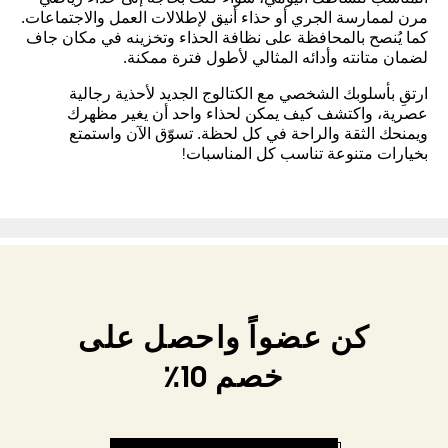
مرن لممارسة الجري أو حذاء أنيق لإطلالات العمل والاجتماعات.
كما يُنصح بالمحافظة على نظافة الحذاء وتخزينه في مكان جاف
لضمان متانته وأدائه المثالي لأطول فترة ممكنة.
ارتقِ بأسلوبك الشخصي مع الكتالوج الجديد لأحذية رجالية
عصرية، واكتشف كيف يمكن لحذاء واحد أن يغير مظهرك
ويمنحك الثقة والراحة في كل لحظة. تسوّق الآن واستمتع
بخيارات متنوعة تناسب كل المناسبات!
كن عضواً واحصل على
خصم 10٪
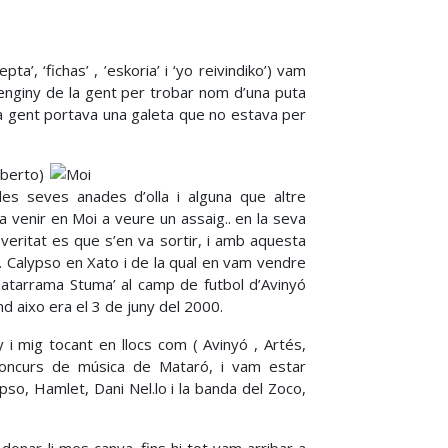
’, ‘fichas’ , ’eskoria’ i ‘yo reivindiko’) vam
l’enginy de la gent per trobar nom d’una puta
 la gent portava una galeta que no estava per
lberto)
 les seves anades d’olla i alguna que altre
 venir en Moi a veure un assaig.. en la seva
 veritat es que s’en va sortir, i amb aquesta
 Calypso en Xato i de la qual en vam vendre
atarrama Stuma’ al camp de futbol d’Avinyó
nd aixo era el 3 de juny del 2000.
 i mig tocant en llocs com ( Avinyó , Artés,
 concurs de música de Mataró, i vam estar
so, Hamlet, Dani Nel.lo i la banda del Zoco,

******

## Problem to work on
In case the records contain pictures, keep those out and repeat the rest exactly.

## Reply
مرن لممارسة الجري أو حذاء أنيق لإطلالات العمل والاجتماعات.
كما يُنصح بالمحافظة على نظافة الحذاء وتخزينه في مكان جاف
لضمان متانته وأدائه المثالي لأطول فترة ممكنة.
ارتقِ بأسلوبك الشخصي مع الكتالوج الجديد لأحذية رجالية
عصرية، واكتشف كيف يمكن لحذاء واحد أن يغير مظهرك
ويمنحك الثقة والراحة في كل لحظة. تسوّق الآن واستمتع
بخيارات متنوعة تناسب كل المناسبات!
كن عضواً واحصل على
خصم 10٪
’, ‘fichas’ , ’eskoria’ i ‘yo reivindiko’) vam
l’enginy de la gent per trobar nom d’una puta
 la gent portava una galeta que no estava per
lberto)
 les seves anades d’olla i alguna que altre
 venir en Moi a veure un assaig.. en la seva
 veritat es que s’en va sortir, i amb aquesta
 Calypso en Xato i de la qual en vam vendre
atarrama Stuma’ al camp de futbol d’Avinyó
nd aixo era el 3 de juny del 2000.
 i mig tocant en llocs com ( Avinyó , Artés,
 concurs de música de Mataró, i vam estar
so, Hamlet, Dani Nel.lo i la banda del Zoco,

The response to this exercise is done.